All of the above-listed factors have made it possible for Fulani herders to migrate widely into Nigeria’s southern regions, where there is a high demand for beef and other meat products in the country’s populated southern towns and cities, making it simple for them to sell their livestock for higher prices. They would, however, run into sedentary people in the south who have never before interacted amicably and coexisted with nomadic herders.
Research reveals that more than 19,000 people have been killed and hundreds of thousands more have been displaced as a result of farmer-herder violence since the Fourth Nigerian Republic was established in 1999. It was part of a trend that saw farmer-herder conflicts rise across much of the western Sahel as a result of an increase in agriculturists and cultivated land at the expense of pasturelands, resulting in deteriorating environmental conditions, desertification, as well as soil degradation, population growth, and the failure of traditional conflict resolution mechanisms for land and water disputes, which led to the spread of small arms and crime in rural areas.
Many people have developed ethnic and tribal militias and self-defense units as a result of violence and insecurity, which has resulted in additional violence.
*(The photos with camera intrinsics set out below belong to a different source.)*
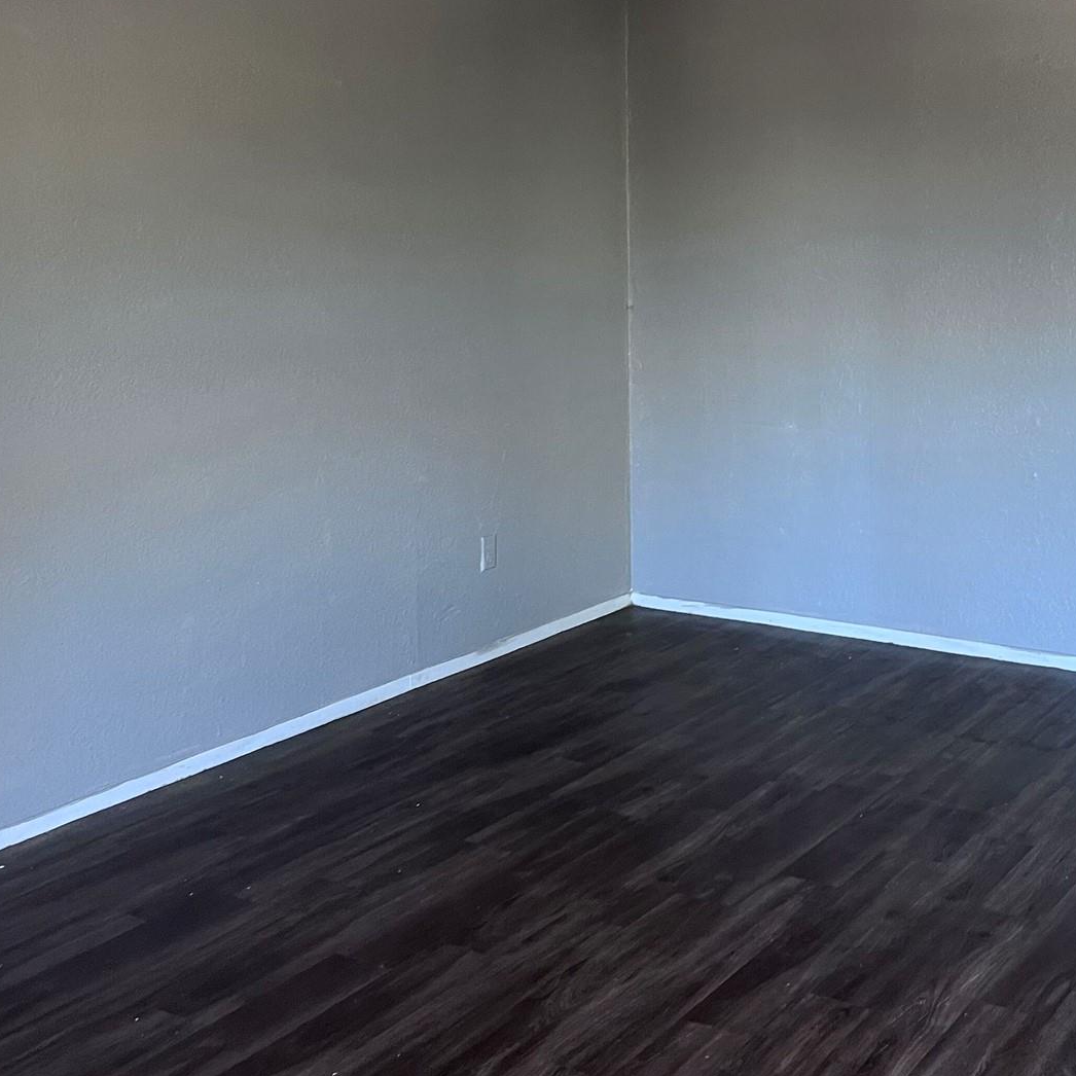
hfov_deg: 36.8
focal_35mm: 45
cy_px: 371
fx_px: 1583
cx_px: 778
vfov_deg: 37.2
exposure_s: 1/65
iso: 125
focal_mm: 5.1
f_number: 1.6
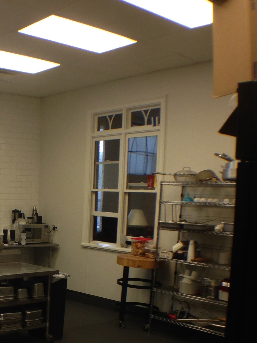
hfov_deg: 19.7
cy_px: 303
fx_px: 713
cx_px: -16
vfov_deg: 26.2
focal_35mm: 72
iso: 64
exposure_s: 1/60
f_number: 2.4
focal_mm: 4.12
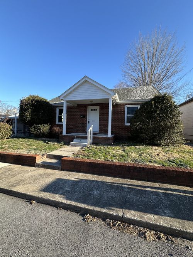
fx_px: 104
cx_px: 96
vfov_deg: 102.1
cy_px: 128
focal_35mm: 14
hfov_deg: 85.7
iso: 40
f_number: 2.2
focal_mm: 2.22
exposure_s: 1/493
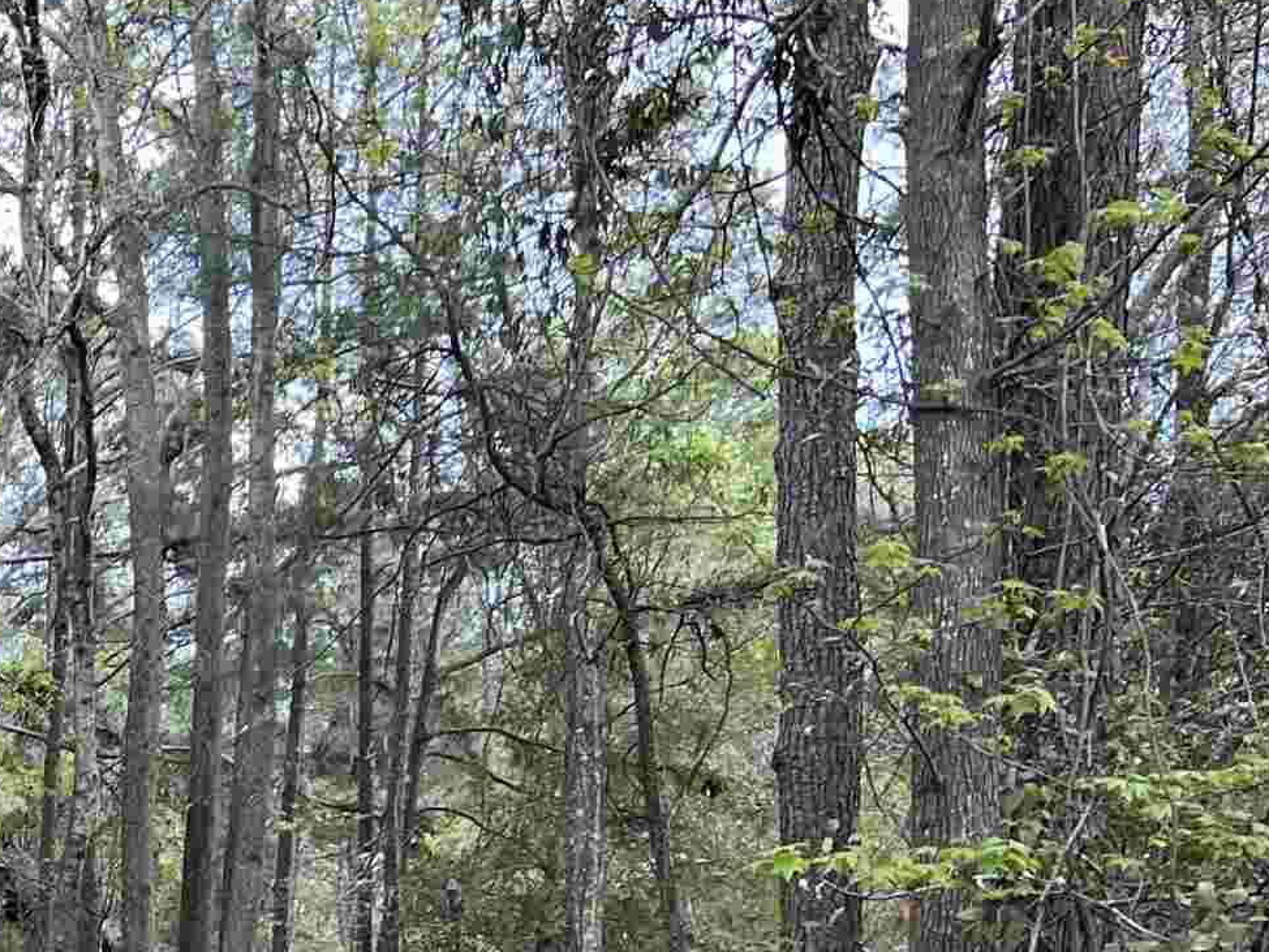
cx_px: -560
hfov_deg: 20.8
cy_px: 1317
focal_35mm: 82
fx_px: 3007
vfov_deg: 16.7
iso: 40
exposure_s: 1/178
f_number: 1.5
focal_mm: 5.7
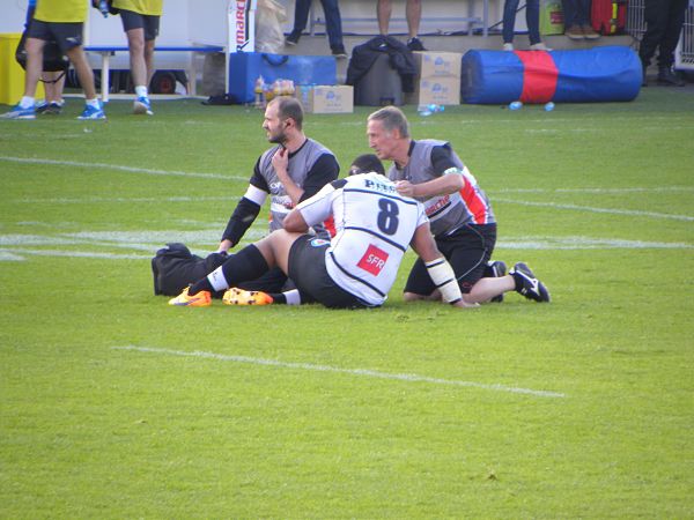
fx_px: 12510
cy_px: 260
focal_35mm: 624
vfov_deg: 2.4
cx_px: 347
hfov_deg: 3.2
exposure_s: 1/46.4
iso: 64
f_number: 5
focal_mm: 110.4
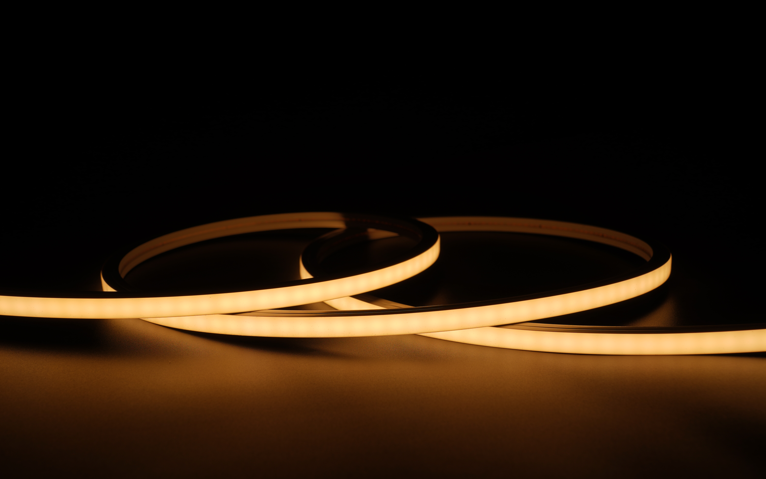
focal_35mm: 45
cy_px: 246
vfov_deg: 28.6
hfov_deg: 44.4
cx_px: 383
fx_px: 939
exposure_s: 1/125
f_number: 9
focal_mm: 44
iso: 50
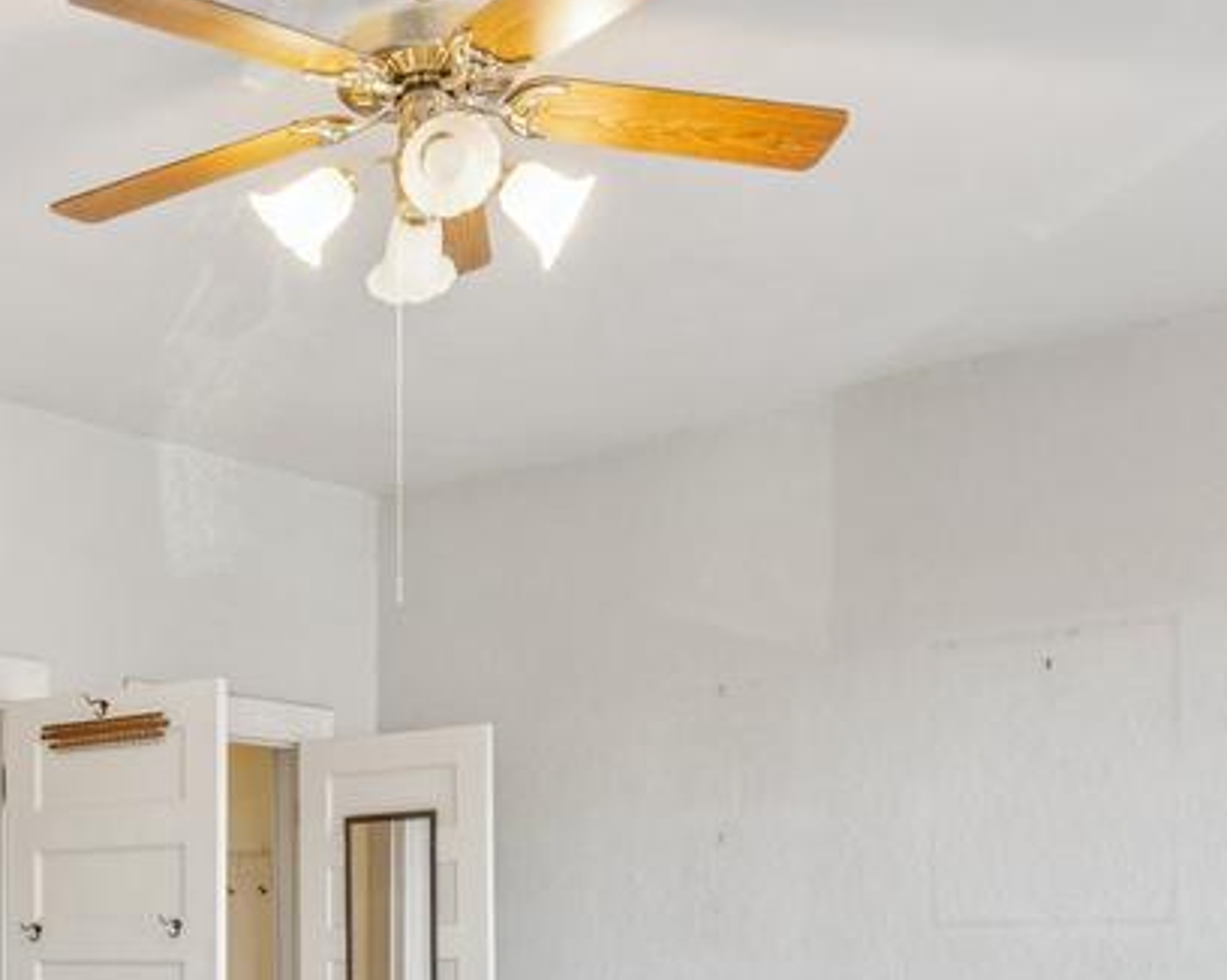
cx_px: 165
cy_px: 1010
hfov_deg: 32.9
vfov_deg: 26.1
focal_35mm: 55
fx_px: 1984
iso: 1000
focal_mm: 16.5
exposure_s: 1/13
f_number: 9
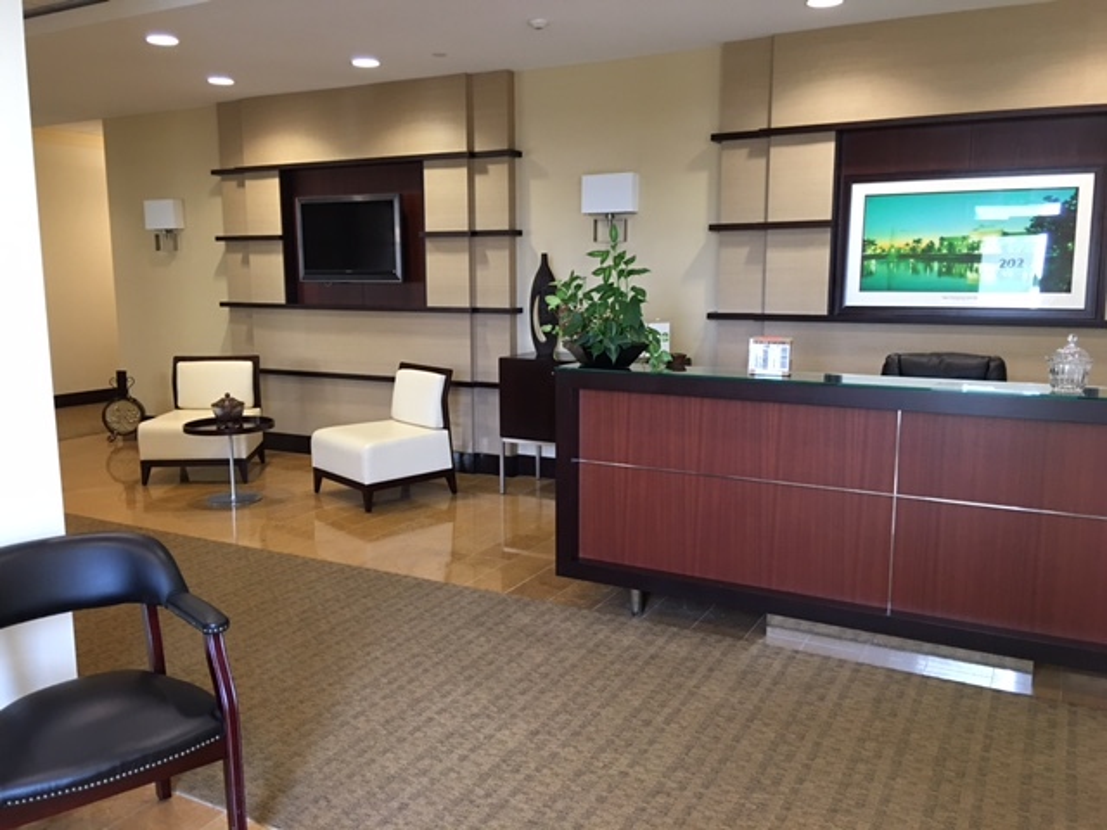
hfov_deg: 61.7
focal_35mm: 29
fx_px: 927
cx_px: 554
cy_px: 415
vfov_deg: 48.2
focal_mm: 4.15
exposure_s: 1/15
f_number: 2.2
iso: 80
Reports gathered affirm that the majority of farmer-herder conflicts have involved Muslim Fulani herdsmen, escalating tensions.
Research has shown that conflicts between farmers and Fulani herdsmen have resulted in the deaths of over 121 people in the states of Bauchi and Gombe between 1996 and 2006. Furthermore, since 2016, battles between farmers and semi-nomadic herders have claimed thousands of lives.
According to reports, there is no getting around the fact that the herders have representatives in different regions of the country, whom they receive directives. In addition, the Fulani herdsmen are represented in Nigeria through advocacy organizations like Miyetti Allah.